> **Work instruction**
Beneath this line is the data. Output exactly the lines from the line with "Educazione e formazione" to the line with "Salute, benessere e assistenza", both ends included, and nothing more.

[[ Available records open ]]

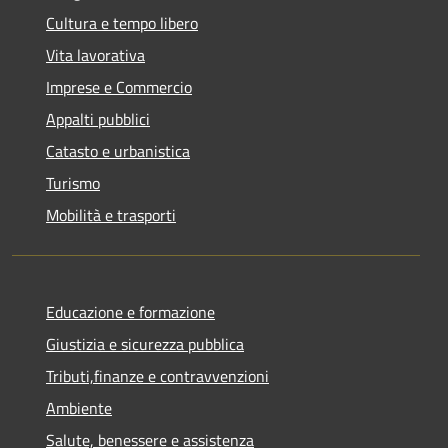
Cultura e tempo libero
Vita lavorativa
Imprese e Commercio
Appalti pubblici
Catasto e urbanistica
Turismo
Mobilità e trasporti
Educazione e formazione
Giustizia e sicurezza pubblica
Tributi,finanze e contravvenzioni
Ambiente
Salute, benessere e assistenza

[[ Available records closed ]]
[[ Available records open ]]

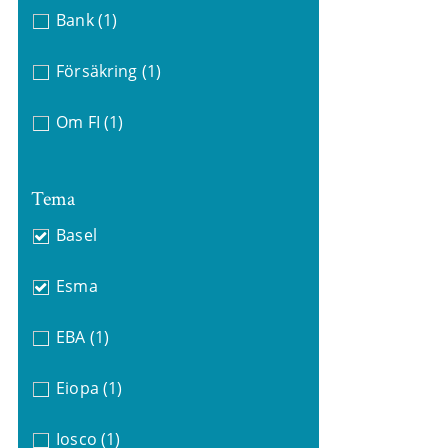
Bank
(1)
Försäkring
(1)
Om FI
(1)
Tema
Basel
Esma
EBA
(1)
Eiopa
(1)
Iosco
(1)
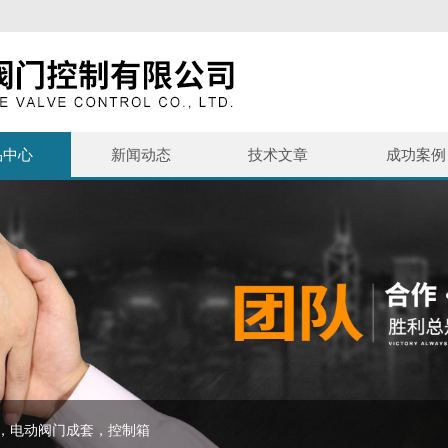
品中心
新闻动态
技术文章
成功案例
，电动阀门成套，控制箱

[[ Available records closed ]]

> **Output of the task**
Educazione e formazione
Giustizia e sicurezza pubblica
Tributi,finanze e contravvenzioni
Ambiente
Salute, benessere e assistenza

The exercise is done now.